To wit, people’s beliefs about the question I opened this essay with are likely to be very important for what happens next as the price of Bitcoin continues to rise. In other words, is Bitcoin inherently wealth? Or is Bitcoin merely a means to wealth? Put differently, if I hold a decent amount of Bitcoin and the price rises, do I need to convert it to some other asset? Or should I only sell it if I plan to spend the money?

There is always a question of portfolio rebalancing, but that’s not the whole issue. You will find no shortage of people who own huge real estate holdings that they lease out. To them, the real estate is wealth – if it rises in price, they don’t inherently feel the need to sell some of their properties. The question is, will the same psychology hold for Bitcoin?

In some sense, this gets to the question of “if you sold it, and you weren’t planning on spending the money, what other asset would you buy, absent a specific forecast of short term price movements in that asset?”. That other asset is what you think of as wealth. This contrast becomes especially stark if you think that selling bitcoin and putting the money in gold is a potentially sensible idea, since gold is a “safe asset”. As I’ve argued, in terms of fundamentals, Bitcoin is gold. The difference is only jewellery and psychology, with the latter being more important in my opinion. Gold has the considerable advantage that everybody has a relatively fixed idea of what it is and has a general sense that it's valuable, so it's unlikely to revert back to jewellery-only value. In addition, the big holders of it (central banks) are long-term, stable holders, so the price isn't crazily volatile. 
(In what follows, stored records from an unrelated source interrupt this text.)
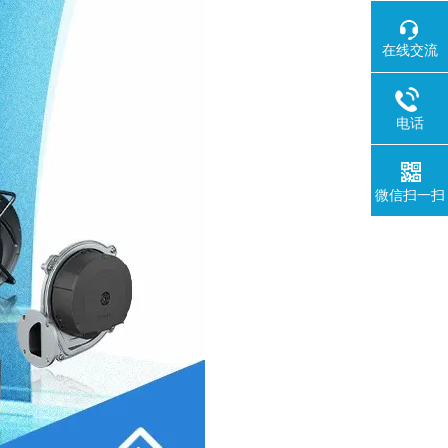
在线交流
电话
微信扫一扫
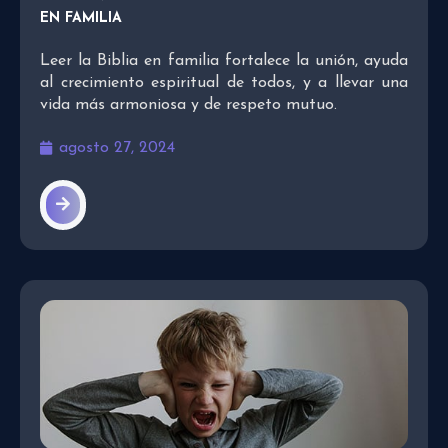
EN FAMILIA
Leer la Biblia en familia fortalece la unión, ayuda
al crecimiento espiritual de todos, y a llevar una
vida más armoniosa y de respeto mutuo.
agosto 27, 2024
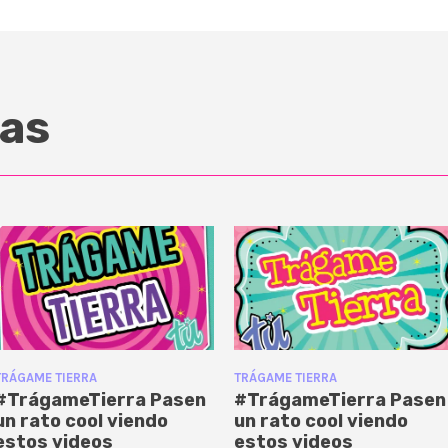
as
TRÁGAME TIERRA
TRÁGAME TIERRA
#TrágameTierra Pasen
#TrágameTierra Pasen
un rato cool viendo
un rato cool viendo
estos videos
estos videos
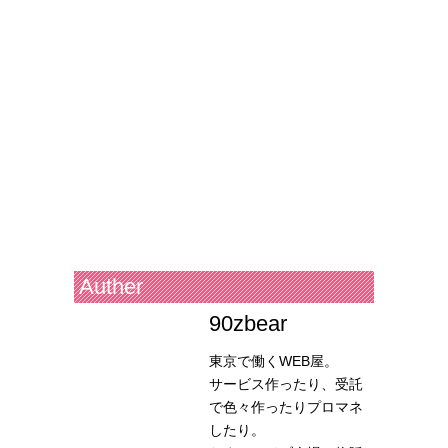
Auther
90zbear
東京で働くWEB屋。
サービス作ったり、受託
で色々作ったりプロマネ
したり。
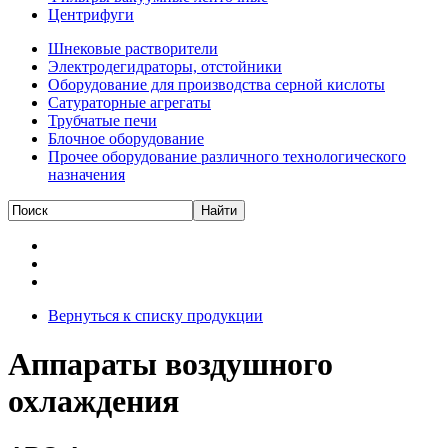
Центрифуги
Шнековые растворители
Электродегидраторы, отстойники
Оборудование для производства серной кислоты
Сатураторные агрегаты
Трубчатые печи
Блочное оборудование
Прочее оборудование различного технологического
назначения
Вернуться к списку продукции
Аппараты воздушного
охлаждения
And strangely enough, this question is probably one of the big risks of Bitcoin today. I think the time-series here is very different from equities, where I suspect over the years people got gradually more used to holding the asset, and then viewed it as inherent wealth, which made prices and realized returns high during the latter half of the 20th century.

Instead, I suspect that many of the initial holders of Bitcoin did view it as wealth – they planned to hold it for a very long time, if not indefinitely. But I strongly suspect that most of the people who have been piling into Bitcoin in the past 6 months aren’t thinking of it the same way. They are much more likely to view it as an instrument to wealth, a way to make a quick buck in the short term. And when something is merely an instrument to wealth, add in the disposition effect and suddenly you’ve got a lot of instability baked in. People have a base view that the price will keep going up, but they also have a nervous impulse to sell, and a vague feeling that the price rise can’t last forever. That makes crash risk higher.

In other words, I think that an important metric of whether Bitcoin is ultimately likely to succeed as a long term asset is whether it is viewed as wealth on its own. Whether, in other words, people are comfortable with the idea that a large fraction of their savings is in Bitcoin, and they’ll only sell it when they need the money.

This can happen to assets where it didn’t used to be true – again, look at equities, or before that, gold coins. Will it? Your guess is as good as mine. But as the number of people still to be exposed to the idea of Bitcoin gets smaller and smaller, I suspect this will increasingly become the first-order question as to what happens next.